This site is intended for health professionals only


Let us do our job

Recently, I read once again that a large proportion of our time is taken up with 'minor illness'. The exact percentage always varies, but the underlying message is consistent – a lot of what we do is dross, and could be done better by someone cheaper who can follow a protocol.

The response to this, and to the ongoing erosion of general practice, is so glaringly obvious that I think we need to trumpet it whenever we can. Anti-emetics at the ready, because this is going to sound trite, but I believe my next sentence is true, and should be carved above the door at the Department of Health. Nobody consults a doctor for a problem they know is not serious.

The 26-year-old with mild gastroenteritis hasn’t crossed town because he fancied wasting somebody’s time; he’s there because someone he knows has pancreatic cancer. The 18-year-old with the most benign mole you’ve ever seen is there because moles and melanoma are always jumbled together in the results of an internet search. 

The single mum with back pain is there because kids don’t come with instructions, she’s running out of money, the father’s left again, and she doesn’t have anywhere else to go where an adult will sit with her in a quiet room and talk. Even the perennial favourite of the media, the completely well adult with a cold, is there because she believes these things can develop into pneumonia if left untreated. And somebody she knew once died of pneumonia.

People who are scared are vulnerable, and their fear is liable to make rational thought difficult. When we are able to do our job properly, and spend time with our patients, we are uniquely placed to put these fears in perspective and dissipate them early on.

If we are able to listen, to perhaps shoulder a little responsibility, and not to cover our backs with over-investigation that reinforces anxieties, we can do tremendous good.

A large part of the magic of a working relationship between doctor and patient in general practice has nothing to do with pure medical knowledge, of the kind that can be distilled into a protocol or a flowchart. Our patients don’t need us for this kind of information, which they can get for themselves in gigabytes at the click of a mouse. The added value a GP provides, and the cornerstone of our purpose as a profession, is applying an effective filter - borne of objective experience - to that tide of information.

Once again, and with no apologies for repetition: every patient we see has come with a problem that they believe to be serious enough to warrant attention.
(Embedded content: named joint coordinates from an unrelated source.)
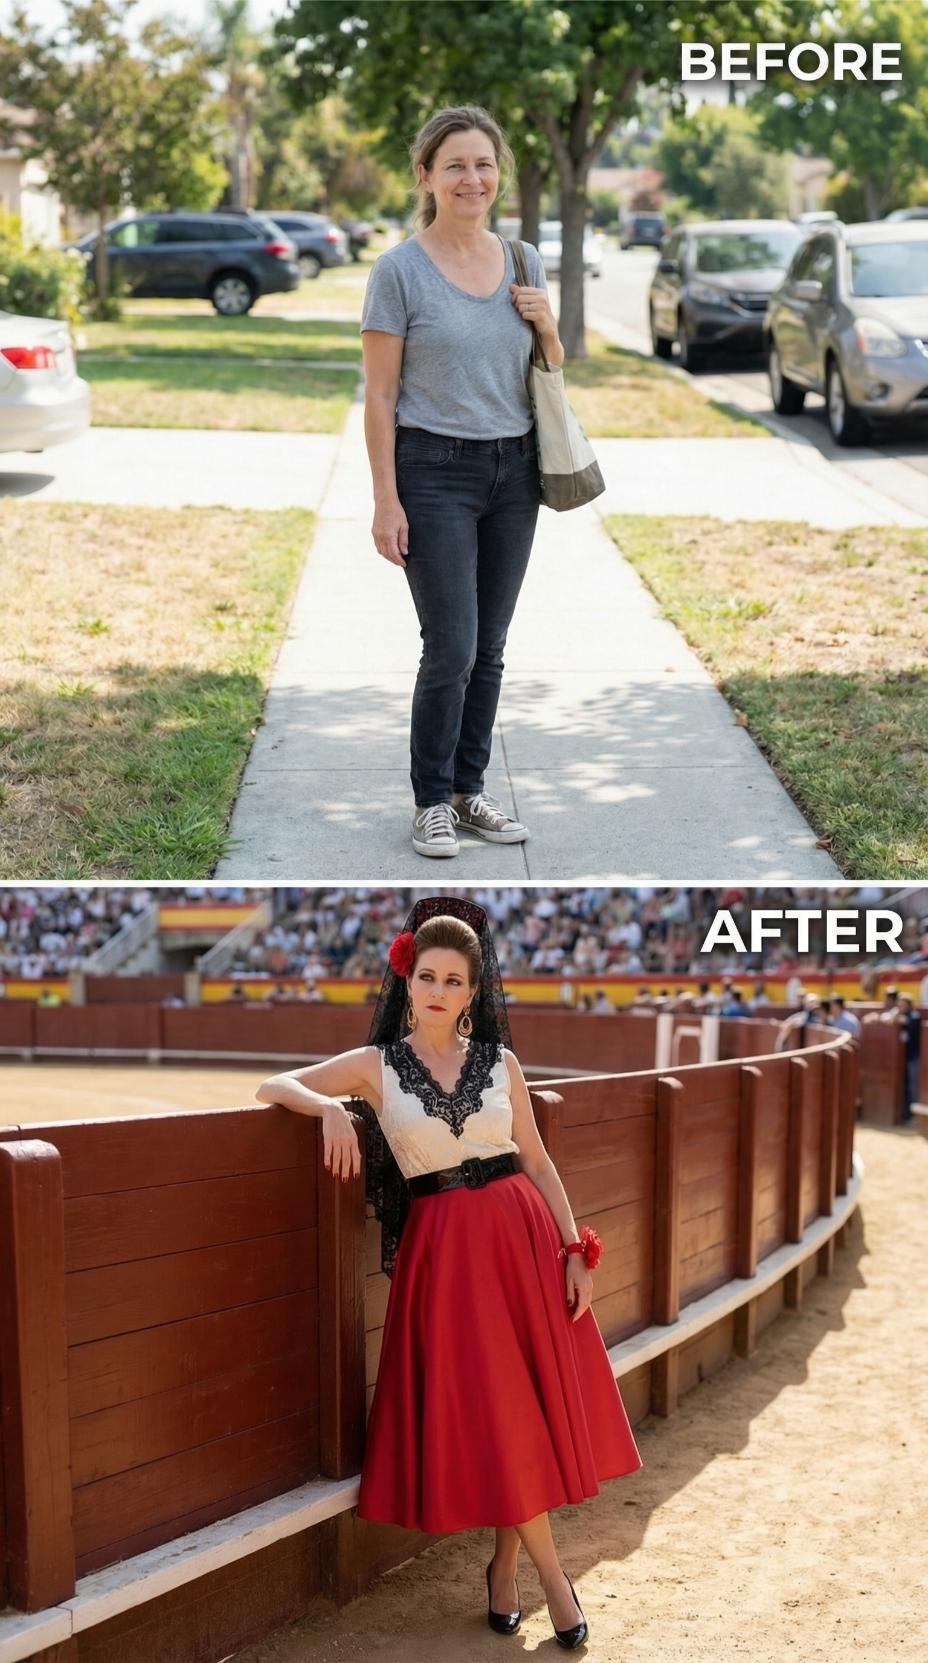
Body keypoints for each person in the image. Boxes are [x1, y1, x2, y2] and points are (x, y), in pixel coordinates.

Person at [255, 897, 642, 1649]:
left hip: (521, 1241)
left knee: (516, 1411)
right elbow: (275, 1084)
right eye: (426, 976)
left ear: (472, 992)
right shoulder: (374, 1066)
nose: (437, 990)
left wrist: (575, 1251)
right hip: (446, 1255)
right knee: (499, 1409)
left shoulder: (501, 1063)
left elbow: (537, 1161)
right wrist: (328, 1111)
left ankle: (507, 1567)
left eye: (453, 980)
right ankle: (553, 1579)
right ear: (407, 980)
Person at [360, 105, 564, 860]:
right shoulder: (399, 271)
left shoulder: (524, 260)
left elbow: (549, 366)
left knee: (491, 646)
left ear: (497, 174)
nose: (471, 178)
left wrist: (548, 326)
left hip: (515, 472)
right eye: (455, 166)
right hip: (433, 471)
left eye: (483, 164)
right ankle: (430, 802)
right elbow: (380, 394)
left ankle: (468, 791)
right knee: (452, 645)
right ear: (426, 176)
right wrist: (385, 499)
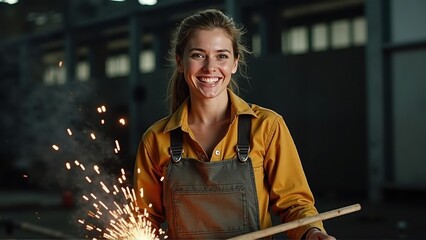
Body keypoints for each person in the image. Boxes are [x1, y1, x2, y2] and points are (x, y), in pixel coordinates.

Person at [134, 8, 335, 240]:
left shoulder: (267, 127)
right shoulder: (156, 139)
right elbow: (144, 219)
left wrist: (312, 232)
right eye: (198, 55)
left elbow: (295, 205)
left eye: (221, 56)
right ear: (180, 62)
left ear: (235, 63)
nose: (210, 67)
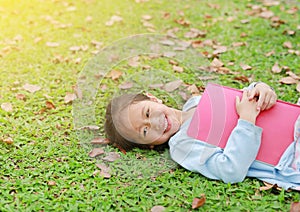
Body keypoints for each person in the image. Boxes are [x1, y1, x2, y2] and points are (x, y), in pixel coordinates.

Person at [104, 82, 300, 190]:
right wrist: (247, 120)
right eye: (145, 131)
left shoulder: (197, 101)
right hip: (290, 158)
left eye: (147, 113)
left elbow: (244, 95)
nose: (154, 123)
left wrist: (261, 89)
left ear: (154, 99)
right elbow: (231, 170)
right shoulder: (182, 146)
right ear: (149, 145)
Often we may know enough, and be able to apply enough objectivity, to satisfy our patients and ourselves that there is no need for pills or procedures.

If this is done well, it represents the very opposite of a failure or waste of time. If, at the end of a consultation, you have converted a prowling tiger into a trick of the light, you have done a wonderful job for your patient and the health service.
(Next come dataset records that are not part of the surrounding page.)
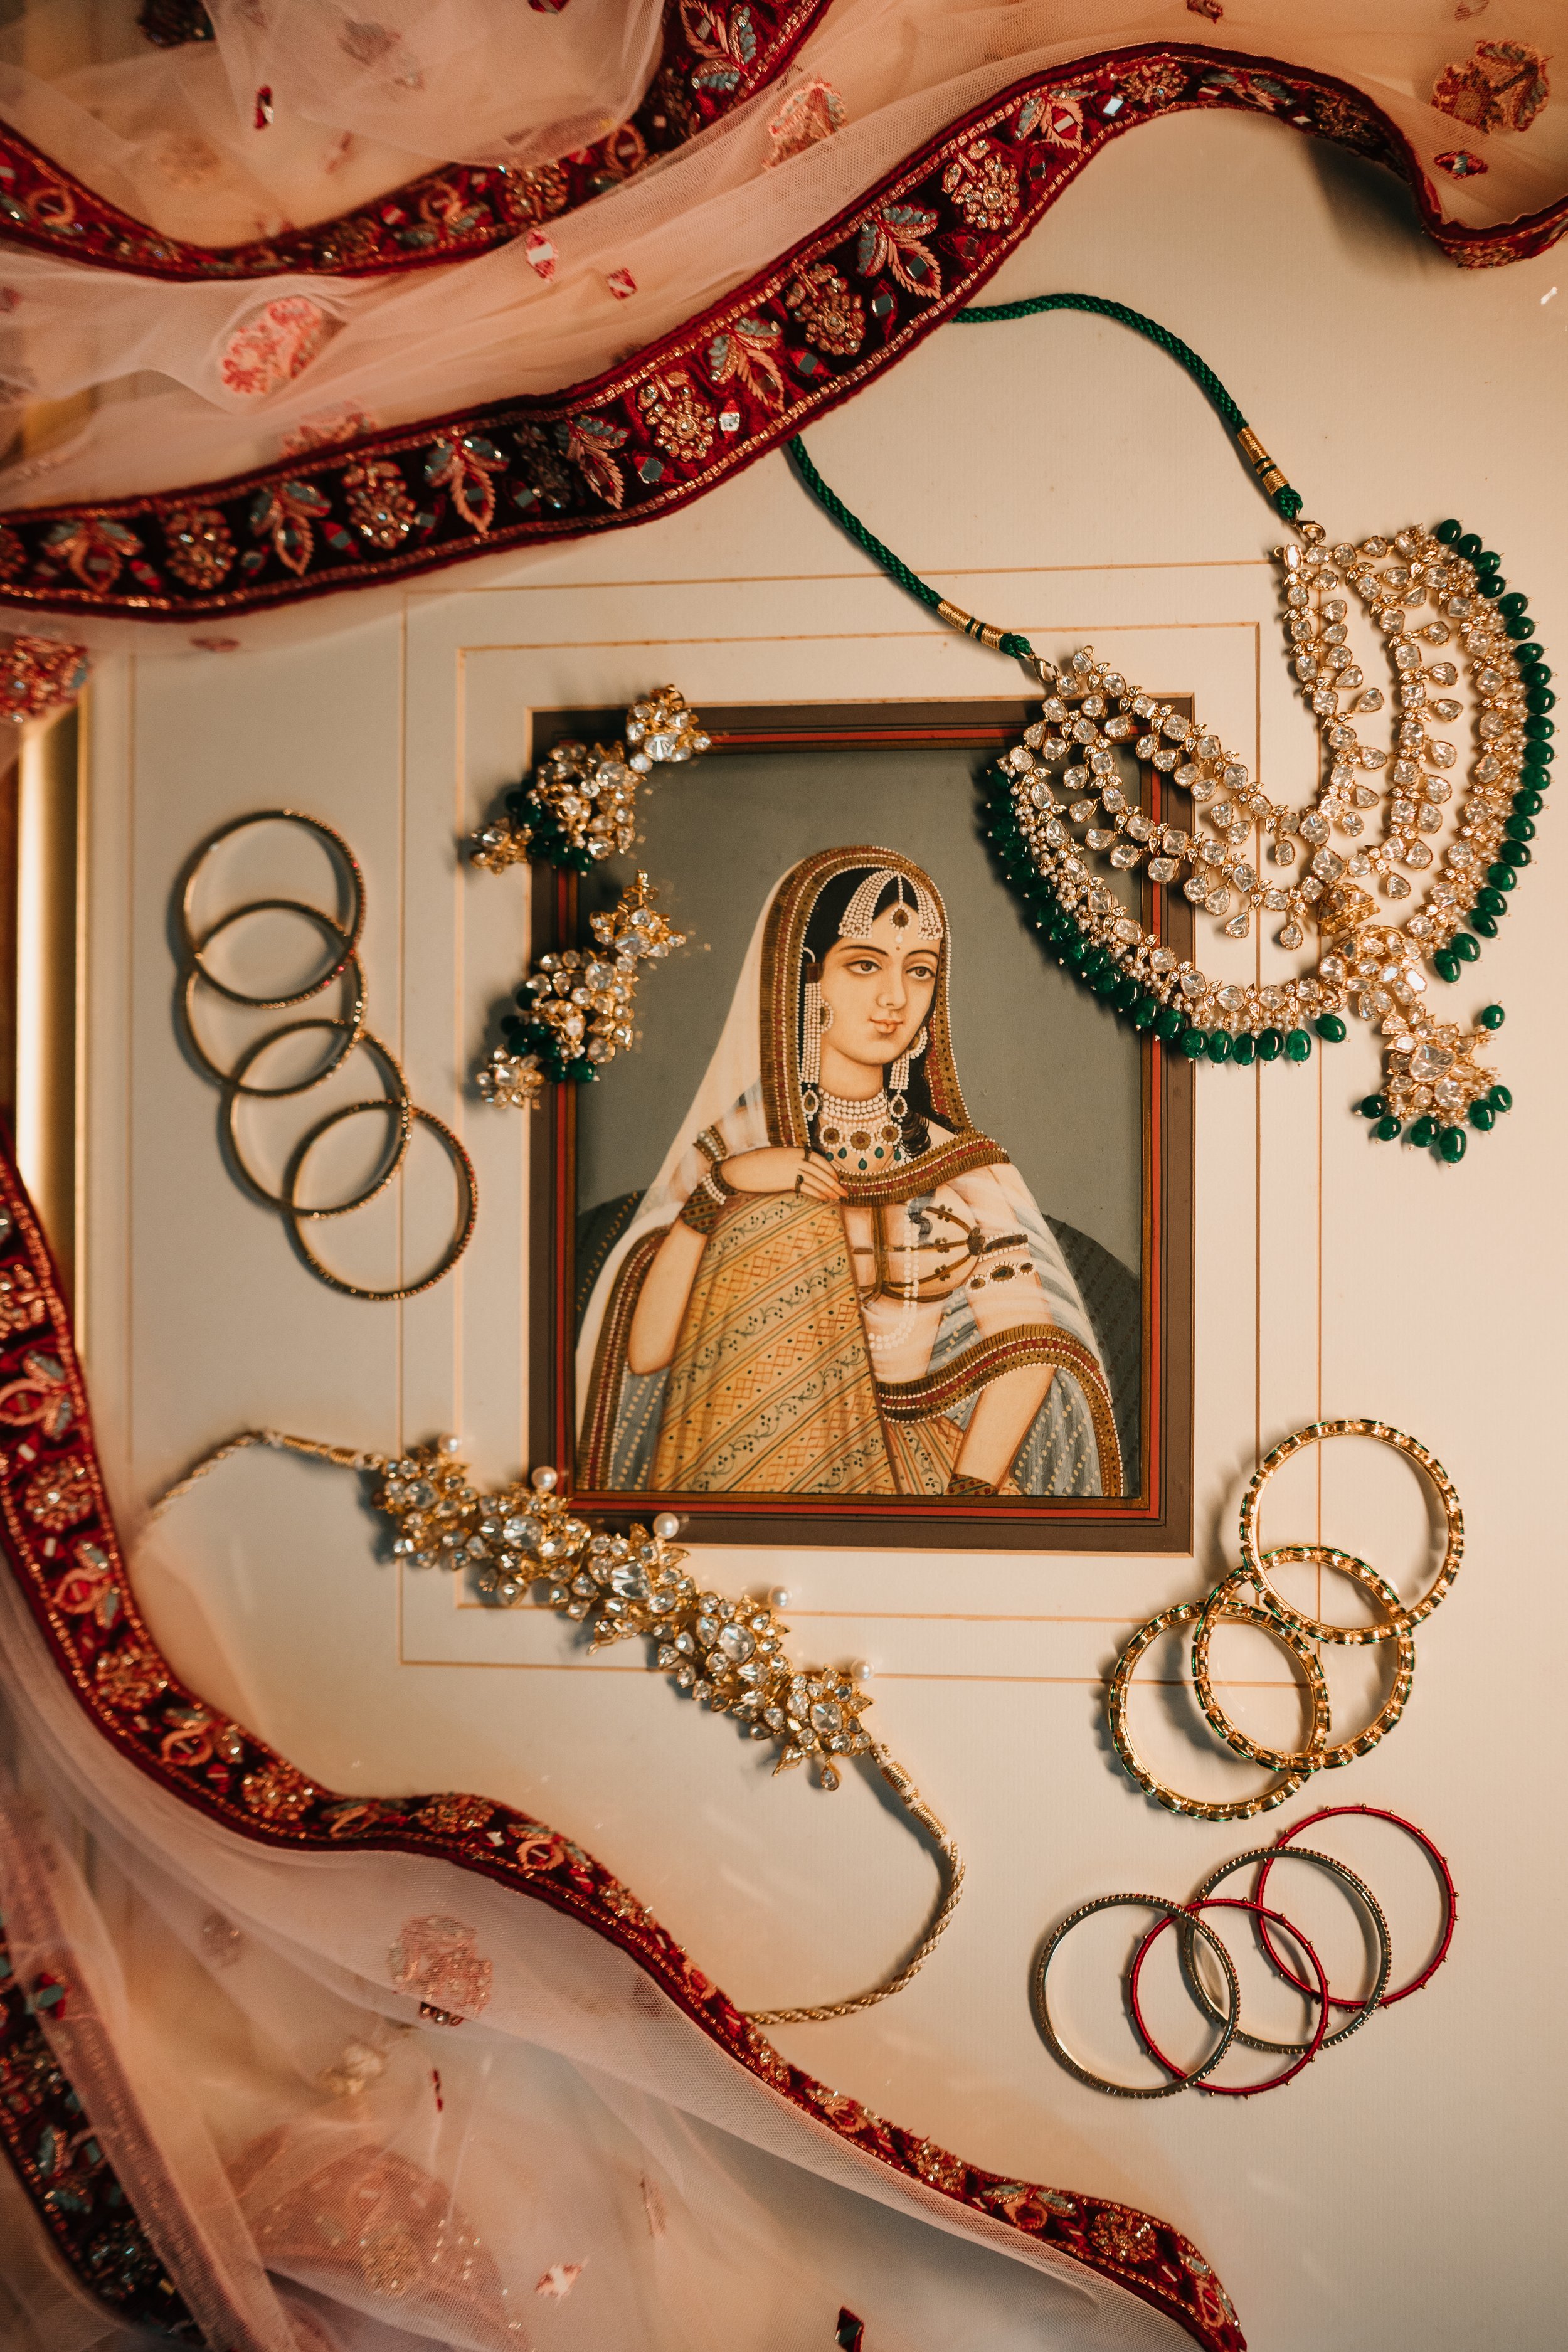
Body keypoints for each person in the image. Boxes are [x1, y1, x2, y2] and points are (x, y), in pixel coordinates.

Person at [577, 847, 1120, 1497]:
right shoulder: (736, 1150)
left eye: (919, 972)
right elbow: (648, 1353)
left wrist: (969, 1493)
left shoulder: (956, 1163)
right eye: (864, 965)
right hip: (748, 1457)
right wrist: (720, 1192)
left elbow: (1028, 1348)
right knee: (777, 1214)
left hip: (910, 1477)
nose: (895, 998)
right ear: (805, 977)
The consultations where 'nothing happened' - no medicines were dispensed, no procedures ordered – are some of the most important.
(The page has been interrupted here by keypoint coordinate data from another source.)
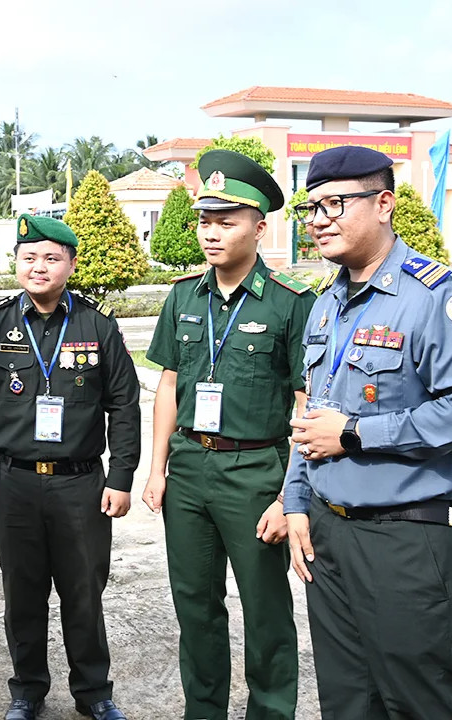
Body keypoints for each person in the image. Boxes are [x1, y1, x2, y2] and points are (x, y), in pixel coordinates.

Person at [282, 145, 452, 720]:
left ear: (383, 203)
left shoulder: (437, 296)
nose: (319, 220)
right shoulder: (327, 303)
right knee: (345, 702)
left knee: (415, 702)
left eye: (335, 204)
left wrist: (357, 432)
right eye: (312, 208)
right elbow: (313, 415)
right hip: (329, 536)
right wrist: (296, 502)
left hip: (406, 541)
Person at [142, 150, 315, 720]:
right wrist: (157, 469)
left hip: (256, 472)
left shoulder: (293, 303)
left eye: (227, 221)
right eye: (203, 220)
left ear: (260, 227)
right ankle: (204, 711)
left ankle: (269, 712)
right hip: (190, 469)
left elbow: (304, 403)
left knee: (265, 611)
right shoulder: (183, 296)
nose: (210, 234)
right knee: (195, 606)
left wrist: (289, 495)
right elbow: (169, 384)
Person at [0, 214, 140, 720]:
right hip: (11, 482)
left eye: (52, 258)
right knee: (23, 593)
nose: (39, 267)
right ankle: (27, 691)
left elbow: (124, 403)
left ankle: (94, 692)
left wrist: (120, 477)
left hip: (81, 484)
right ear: (16, 263)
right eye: (29, 257)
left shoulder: (97, 324)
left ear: (71, 265)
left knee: (84, 593)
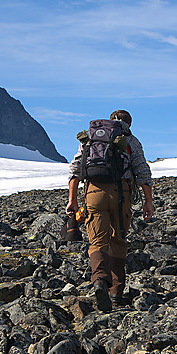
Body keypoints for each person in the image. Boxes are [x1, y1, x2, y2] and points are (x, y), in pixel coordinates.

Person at [66, 110, 154, 311]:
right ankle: (115, 292)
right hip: (121, 194)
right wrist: (148, 201)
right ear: (128, 124)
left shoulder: (90, 137)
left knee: (98, 241)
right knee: (118, 239)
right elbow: (142, 171)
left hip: (93, 193)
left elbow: (75, 169)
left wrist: (72, 200)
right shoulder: (130, 139)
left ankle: (99, 282)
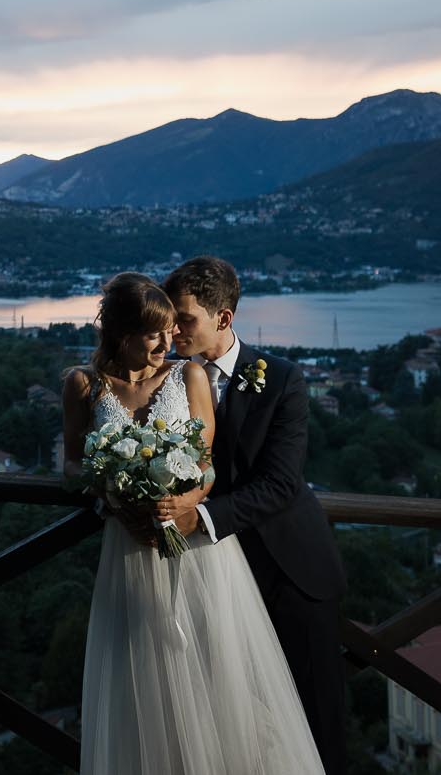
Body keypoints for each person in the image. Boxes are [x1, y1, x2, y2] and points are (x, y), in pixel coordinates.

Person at [62, 271, 324, 774]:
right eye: (155, 331)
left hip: (200, 549)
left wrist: (183, 508)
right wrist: (115, 494)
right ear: (120, 333)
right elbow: (72, 465)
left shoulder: (189, 376)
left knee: (220, 678)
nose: (169, 340)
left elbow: (205, 464)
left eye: (173, 328)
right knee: (141, 679)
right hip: (128, 551)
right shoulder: (82, 384)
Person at [154, 256, 348, 775]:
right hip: (209, 583)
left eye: (185, 319)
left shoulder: (283, 379)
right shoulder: (164, 380)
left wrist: (202, 518)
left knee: (314, 728)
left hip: (289, 573)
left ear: (225, 318)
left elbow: (282, 483)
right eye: (170, 318)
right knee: (229, 729)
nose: (173, 330)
Failure to appreciate this, to further hobble GPs’ professional freedom or replace us with risk-averse protocols, on the basis that x% of our consultations turned out to be for 'minor illness', betrays a deadly misunderstanding of what general practice is for. Continuing restriction of our ability to use professional judgment will lead to unrelenting escalation of costs, patient anxiety, over-investigation, and iatrogenic harm, and it will be the undoing of the NHS.